WS can be recognized by some specific clinical features that appear after birth; not all affected individuals possess all the clinical features [2]. It has four clinical subtypes based on the mutant gene and characteristic morphology [10]. These morphological features are broad nasal root, white forelock, the difference in the colour of eyes, congenital leukoderma, and sensorineural deafness [10]. It is a clinical diagnosis, and Waardenburg consortium proposed diagnostic criteria. The major criteria are heterochromia of iris, sensorineural deafness, white forelock, lateral displacement of eyes canthi, and presence of WS in a first-degree relative [1]. The minor diagnostic criteria are broad nasal root, white macules/patches on the skin, synophrys, premature greying of the scalp, and hypoplasia of nasal alae [1]. Two major or one minor and two minor criteria are needed to diagnose WS type I [2]. WS-II is characterized by sensorineural deafness and heterochromia of irides [11]. For diagnosing WS-II, Liu et al. have proposed two major criteria be fulfilled while premature greying replaced the dystopia canthorum [11]. WS-III is similar to WS-I with the addition of few musculoskeletal abnormalities like upper limb contractures and hypoplastic muscles [9]. WS type IV has a strong association with Hirschsprung disease [12].

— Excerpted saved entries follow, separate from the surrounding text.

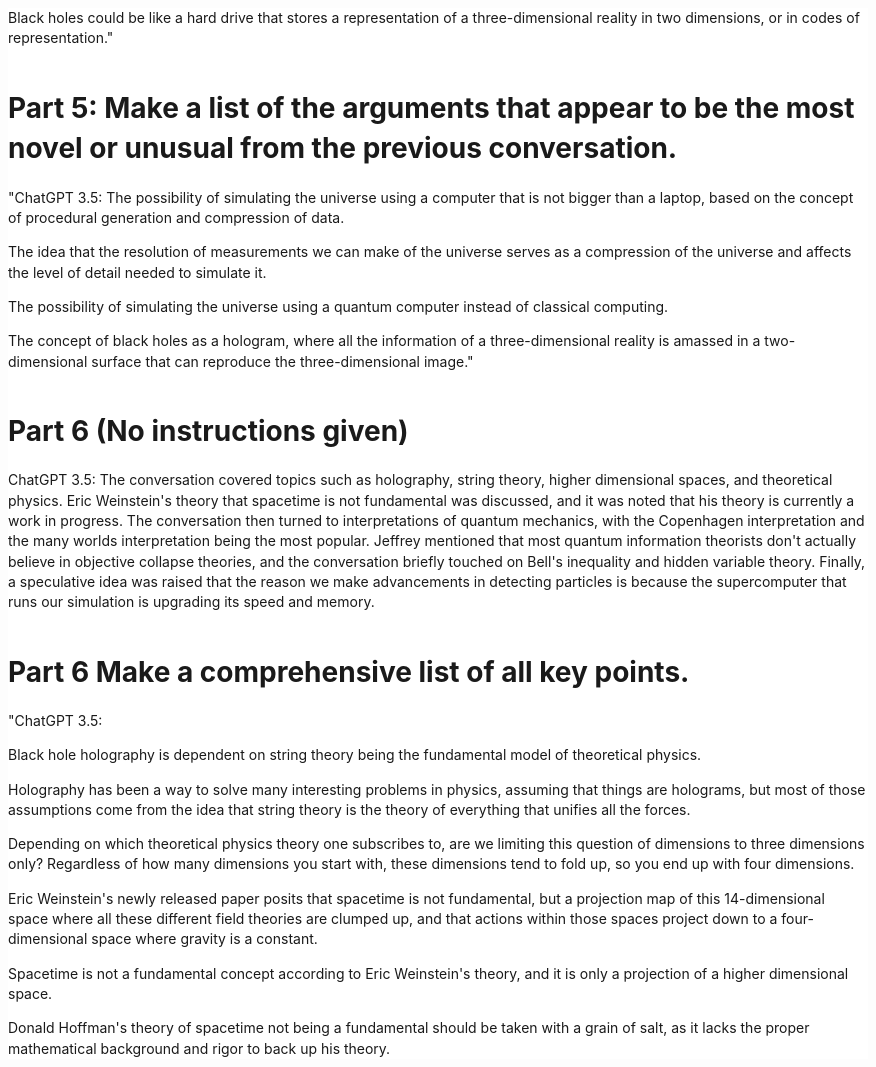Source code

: Black holes could be like a hard drive that stores a representation of a three-dimensional reality in two dimensions, or in codes of representation."

# Part 5: Make a list of the arguments that appear to be the most novel or unusual from the previous conversation.

"ChatGPT 3.5: The possibility of simulating the universe using a computer that is not bigger than a laptop, based on the concept of procedural generation and compression of data.

The idea that the resolution of measurements we can make of the universe serves as a compression of the universe and affects the level of detail needed to simulate it.

The possibility of simulating the universe using a quantum computer instead of classical computing.

The concept of black holes as a hologram, where all the information of a three-dimensional reality is amassed in a two-dimensional surface that can reproduce the three-dimensional image."

# Part 6 (No instructions given)

ChatGPT 3.5: The conversation covered topics such as holography, string theory, higher dimensional spaces, and theoretical physics. Eric Weinstein's theory that spacetime is not fundamental was discussed, and it was noted that his theory is currently a work in progress. The conversation then turned to interpretations of quantum mechanics, with the Copenhagen interpretation and the many worlds interpretation being the most popular. Jeffrey mentioned that most quantum information theorists don't actually believe in objective collapse theories, and the conversation briefly touched on Bell's inequality and hidden variable theory. Finally, a speculative idea was raised that the reason we make advancements in detecting particles is because the supercomputer that runs our simulation is upgrading its speed and memory.

# Part 6 Make a comprehensive list of all key points.

"ChatGPT 3.5:

Black hole holography is dependent on string theory being the fundamental model of theoretical physics.

Holography has been a way to solve many interesting problems in physics, assuming that things are holograms, but most of those assumptions come from the idea that string theory is the theory of everything that unifies all the forces.

Depending on which theoretical physics theory one subscribes to, are we limiting this question of dimensions to three dimensions only? Regardless of how many dimensions you start with, these dimensions tend to fold up, so you end up with four dimensions.

Eric Weinstein's newly released paper posits that spacetime is not fundamental, but a projection map of this 14-dimensional space where all these different field theories are clumped up, and that actions within those spaces project down to a four-dimensional space where gravity is a constant.

Spacetime is not a fundamental concept according to Eric Weinstein's theory, and it is only a projection of a higher dimensional space.

Donald Hoffman's theory of spacetime not being a fundamental should be taken with a grain of salt, as it lacks the proper mathematical background and rigor to back up his theory.
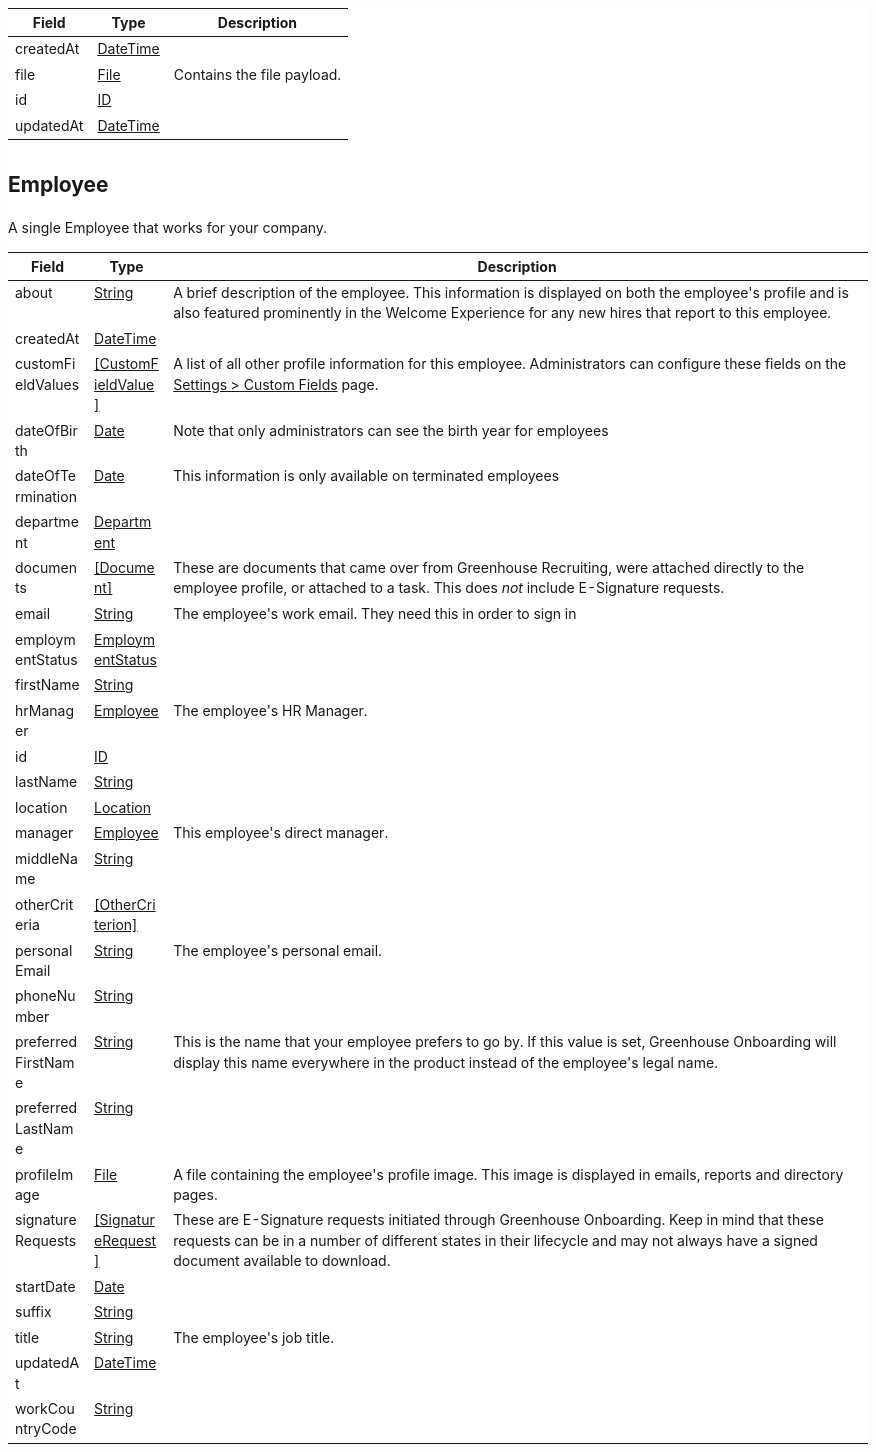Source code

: Field | Type | Description
--------- | ----------- | -----------
createdAt | [DateTime](#datetime) | 
file | [File](#file) | Contains the file payload.
id | [ID](#id) | 
updatedAt | [DateTime](#datetime) | 

## Employee
A single Employee that works for your company.

Field | Type | Description
--------- | ----------- | -----------
about | [String](#string) | A brief description of the employee. This information is displayed on both the employee's profile and is also featured prominently in the Welcome Experience for any new hires that report to this employee.
createdAt | [DateTime](#datetime) | 
customFieldValues | [\[CustomFieldValue\]](#customfieldvalue) | A list of all other profile information for this employee. Administrators can configure these fields on the [Settings > Custom Fields](https://onboarding.greenhouse.io/settings/fields) page.
dateOfBirth | [Date](#date) | Note that only administrators can see the birth year for employees
dateOfTermination | [Date](#date) | This information is only available on terminated employees
department | [Department](#department) | 
documents | [\[Document\]](#document) | These are documents that came over from Greenhouse Recruiting, were attached directly to the employee profile, or attached to a task. This does _not_ include E-Signature requests.
email | [String](#string) | The employee's work email. They need this in order to sign in
employmentStatus | [EmploymentStatus](#employmentstatus) | 
firstName | [String](#string) | 
hrManager | [Employee](#employee) | The employee's HR Manager.
id | [ID](#id) | 
lastName | [String](#string) | 
location | [Location](#location) | 
manager | [Employee](#employee) | This employee's direct manager.
middleName | [String](#string) | 
otherCriteria | [\[OtherCriterion\]](#othercriterion) | 
personalEmail | [String](#string) | The employee's personal email.
phoneNumber | [String](#string) | 
preferredFirstName | [String](#string) | This is the name that your employee prefers to go by. If this value is set, Greenhouse Onboarding will display this name everywhere in the product instead of the employee's legal name.
preferredLastName | [String](#string) | 
profileImage | [File](#file) | A file containing the employee's profile image. This image is displayed in emails, reports and directory pages.
signatureRequests | [\[SignatureRequest\]](#signaturerequest) | These are E-Signature requests initiated through Greenhouse Onboarding. Keep in mind that these requests can be in a number of different states in their lifecycle and may not always have a signed document available to download.
startDate | [Date](#date) | 
suffix | [String](#string) | 
title | [String](#string) | The employee's job title.
updatedAt | [DateTime](#datetime) | 
workCountryCode | [String](#string) | 
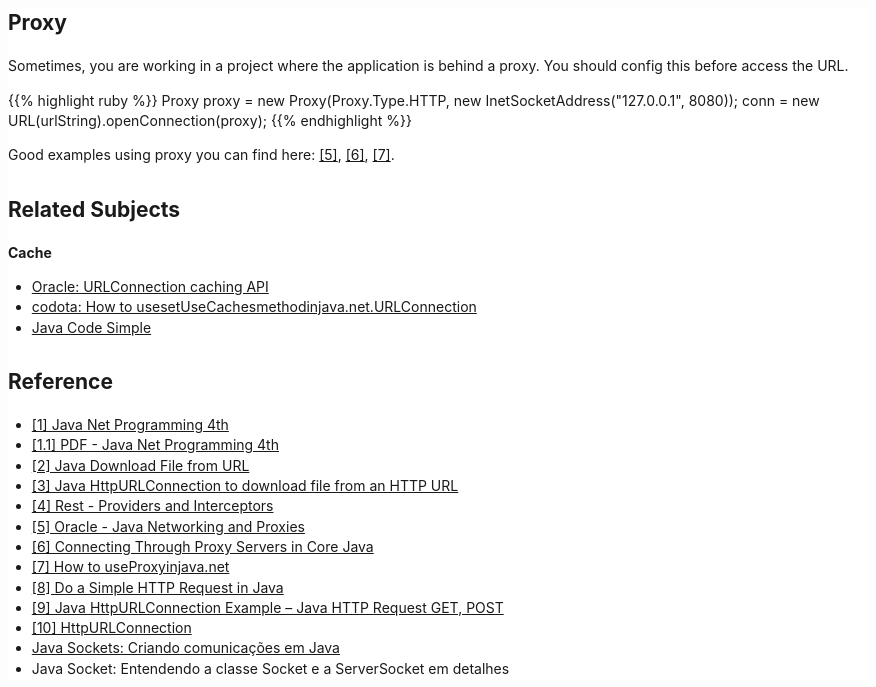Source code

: 

<h2>Proxy</h2>



<p style="text-align: justify;">Sometimes, you are working in a project where the application is behind a proxy. You should config this before access the URL.</p>

{{% highlight ruby %}}
Proxy proxy = new Proxy(Proxy.Type.HTTP, new InetSocketAddress("127.0.0.1", 8080));
conn = new URL(urlString).openConnection(proxy);
{{% endhighlight %}}

Good examples using proxy you can find here: <a href="https://docs.oracle.com/javase/7/docs/technotes/guides/net/proxies.html">[5]</a>, <a href="https://www.baeldung.com/java-connect-via-proxy-server">[6]</a>, <a href="https://www.codota.com/code/java/classes/java.net.Proxy">[7]</a>.




<h2>Related Subjects</h2>

<strong>Cache</strong>
<ul>
<li><a href="https://docs.oracle.com/javase/8/docs/technotes/guides/net/http-cache.html" >Oracle: URLConnection caching API</a></li>
<li><a href="https://www.codota.com/code/java/methods/java.net.URLConnection/setUseCaches" >codota: How to usesetUseCachesmethodinjava.net.URLConnection</a></li>
<li><a href="https://www.ehcache.org/generated/2.10.0/html/ehc-all/index.html#page/Ehcache_Documentation_Set/co-rest_code_samples_5.html" >Java Code Simple</a></li>
</ul>

<h2>Reference</h2>
<ul>
<li><a href="https://www.oreilly.com/library/view/java-network-programming/9781449365936/">[1] Java Net Programming 4th</a></li>
<li><a href="https://www.academia.edu/35702018/Java_Network_Programming_4th_Edition">[1.1] PDF - Java Net Programming 4th</a></li>
<li><a href="https://www.journaldev.com/924/java-download-file-url">[2] Java Download File from URL</a></li>
<li><a href="http://www.codecodex.com/wiki/Save_(download)_a_file_via_HTTP">[3] Java HttpURLConnection to download file from an HTTP URL</a></li>
<li><a href="https://fabiana2611.github.io/webservice/rest-provider">[4] Rest - Providers and Interceptors</a></li>
<li><a href="https://docs.oracle.com/javase/7/docs/technotes/guides/net/proxies.html">[5] Oracle - Java Networking and Proxies</a></li>
<li><a href="https://www.baeldung.com/java-connect-via-proxy-server">[6] Connecting Through Proxy Servers in Core Java</a></li>
<li><a href="https://www.codota.com/code/java/classes/java.net.Proxy">[7] How to useProxyinjava.net</a></li>
<li><a href="https://www.baeldung.com/java-http-request">[8] Do a Simple HTTP Request in Java</a></li>
<li><a href="https://www.journaldev.com/7148/java-httpurlconnection-example-java-http-request-get-post">[9] Java HttpURLConnection Example – Java HTTP Request GET, POST</a></li>
<li><a href="https://developers.google.com/j2objc/javadoc/jre/reference/java/net/HttpURLConnection">[10] HttpURLConnection</a></li>
<li><a href="https://www.devmedia.com.br/java-sockets-criando-comunicacoes-em-java/9465">Java Sockets: Criando comunicações em Java</a></li>
<li><a heref="https://www.devmedia.com.br/java-socket-entendendo-a-classe-socket-e-a-serversocket-em-detalhes/31894">Java Socket: Entendendo a classe Socket e a ServerSocket em detalhes</a></li>
</ul>
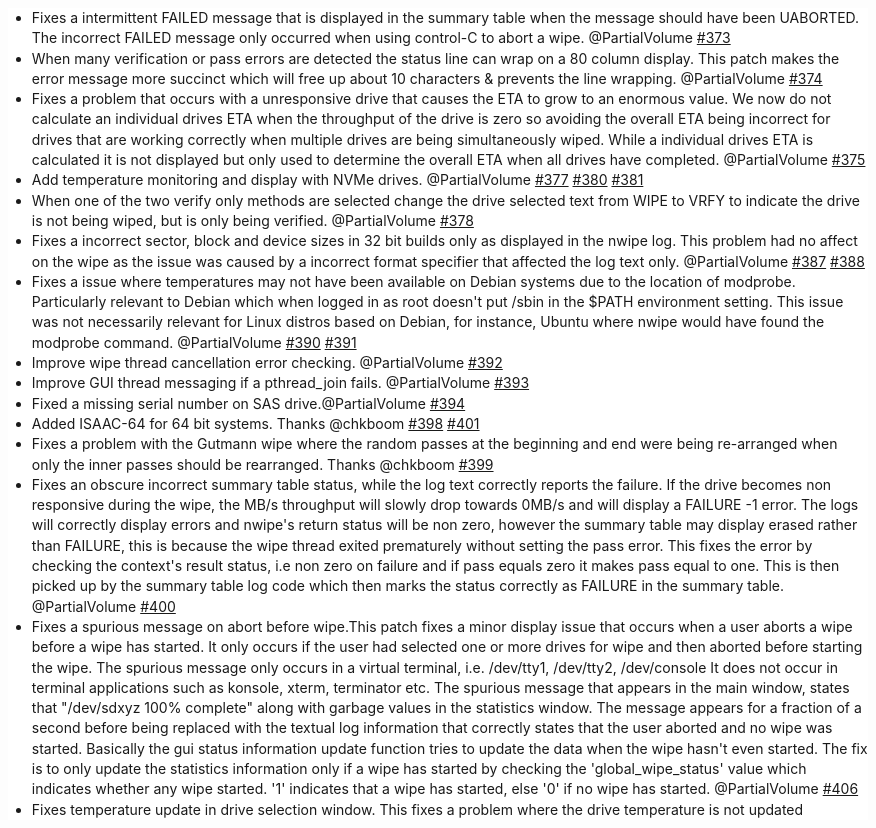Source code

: - Fixes a intermittent FAILED message that is displayed in the summary table when the message should have been UABORTED. The incorrect FAILED message only occurred when using control-C to abort a wipe. @PartialVolume [#373](https://github.com/martijnvanbrummelen/nwipe/pull/373)
- When many verification or pass errors are detected the status line can wrap on a 80 column display. This patch makes the error message more succinct which will free up about 10 characters & prevents the line wrapping. @PartialVolume [#374](https://github.com/martijnvanbrummelen/nwipe/pull/374)
- Fixes a problem that occurs with a unresponsive drive that causes the ETA to grow to an enormous value. We now do not calculate an individual drives ETA  when the throughput of the drive is zero so avoiding the overall ETA being incorrect for drives that are working correctly when multiple drives are being simultaneously wiped. While a individual drives ETA is calculated it is not displayed but only used to determine the overall ETA when all drives have completed. @PartialVolume [#375](https://github.com/martijnvanbrummelen/nwipe/pull/375)
- Add temperature monitoring and display with NVMe drives. @PartialVolume [#377](https://github.com/martijnvanbrummelen/nwipe/pull/377) [#380](https://github.com/martijnvanbrummelen/nwipe/pull/380) [#381](https://github.com/martijnvanbrummelen/nwipe/pull/381)
- When one of the two verify only methods are selected change the drive selected text from WIPE to VRFY to indicate the drive is not being wiped, but is only being verified. @PartialVolume [#378](https://github.com/martijnvanbrummelen/nwipe/pull/378) 
- Fixes a incorrect sector, block and device sizes in 32 bit builds only as displayed in the nwipe log. This problem had no affect on the wipe as the issue was caused by a incorrect format specifier that affected the log text only. @PartialVolume [#387](https://github.com/martijnvanbrummelen/nwipe/pull/387) [#388](https://github.com/martijnvanbrummelen/nwipe/pull/388) 
- Fixes a issue where temperatures may not have been available on Debian systems due to the location of modprobe. Particularly relevant to Debian which when logged in as root doesn't put /sbin in the $PATH environment setting. This issue was not necessarily relevant for Linux distros based on Debian, for instance, Ubuntu where nwipe would have found the modprobe command. @PartialVolume [#390](https://github.com/martijnvanbrummelen/nwipe/pull/390) [#391](https://github.com/martijnvanbrummelen/nwipe/pull/391) 
- Improve wipe thread cancellation error checking. @PartialVolume [#392](https://github.com/martijnvanbrummelen/nwipe/pull/392)
- Improve GUI thread messaging if a pthread_join fails. @PartialVolume [#393](https://github.com/martijnvanbrummelen/nwipe/pull/393)
- Fixed a missing serial number on SAS drive.@PartialVolume [#394](https://github.com/martijnvanbrummelen/nwipe/pull/394) 
- Added ISAAC-64 for 64 bit systems. Thanks @chkboom [#398](https://github.com/martijnvanbrummelen/nwipe/pull/398) [#401](https://github.com/martijnvanbrummelen/nwipe/pull/401) 
- Fixes a problem with the Gutmann wipe where the random passes at the beginning and end were being re-arranged when only the inner passes should be rearranged. Thanks @chkboom [#399](https://github.com/martijnvanbrummelen/nwipe/pull/399)
- Fixes an obscure incorrect summary table status, while the log text correctly reports the failure. If the drive becomes non responsive during the wipe, the MB/s throughput will slowly drop towards 0MB/s and will display a FAILURE -1 error. The logs will correctly display errors and nwipe's return status will be non zero, however the summary table may display erased rather than FAILURE, this is because
the wipe thread exited prematurely without setting the pass error. This fixes the error by checking the context's result status, i.e non zero on failure and if pass equals zero it makes pass equal to one. This is then picked up by the summary table log code which then marks the status
correctly as FAILURE in the summary table. @PartialVolume [#400](https://github.com/martijnvanbrummelen/nwipe/pull/400)
- Fixes a spurious message on abort before wipe.This patch fixes a minor display issue that occurs when a user aborts a wipe before a wipe has started. It only occurs if the user had selected one or more drives for wipe and then aborted before starting the wipe. The spurious message only occurs in a virtual terminal, i.e. /dev/tty1, /dev/tty2, /dev/console It does not occur in terminal applications such as konsole, xterm, terminator etc. The spurious message that appears in the main window, states that "/dev/sdxyz 100% complete" along with garbage values in the statistics window. The message appears for a fraction of a second before being replaced with the textual log information that correctly states that the user aborted and no wipe was started. Basically the gui status information update function tries to update the data when the wipe hasn't even started. The fix is to only update the statistics information only if a wipe has started by checking the 'global_wipe_status' value which indicates whether any wipe started. '1' indicates that a wipe has started, else '0' if no wipe has started. @PartialVolume [#406](https://github.com/martijnvanbrummelen/nwipe/pull/406) 
- Fixes temperature update in drive selection window. This fixes a problem where the drive temperature is not updated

We report an interesting case of WS in twin boys who fulfill the criteria of WS-II. Our cases had four major criteria (white forelock, heterochromia, sensorineural hearing loss, first degree relative with WS), and one minor criterion to establish the diagnosis of WS-II. Most clinical features of WS-II except sensorineural deafness are benign in nature and do not need active intervention but severe deafness can be a serious problem [10]. An early diagnosis with social and vocational training and rehabilitation depending upon the extent of involvement remains the only rescue for these patients [5]. Areas of hypopigmentation may diminish in size or even disappear with time [2]. Most of the clinical types of WS have a good prognosis [1]. Morbidity is related to the defect of neural crest-derived tissues, including mental disability, deafness and ocular disorders (cataracts), and skeletal anomalies [5]. We report a rare inherited disorder that had never been reported in twins. Through this unique case report, we recommend that early diagnosis and prenatal genetic identification is very essential. Spina bifida is a rare manifestation of WS but the severity can make it a relatively important element of the disease [13]. Prenatal screening is advisable through transvaginal ultrasound and to follow the guidelines for high-risk pregnancies to monitor neural tube defects [13].

Conclusions

We report an unusual and interesting rare genetic disorder. The treatment approach should be multidisciplinary. Genetic counseling is necessary because one affected gene can pass the syndrome to the next generation. As there is no definitive treatment, the family and the patient's awareness regarding symptomatic treatment is also very essential. In such rare cases, early diagnosis and prenatal genetic identification are very essential.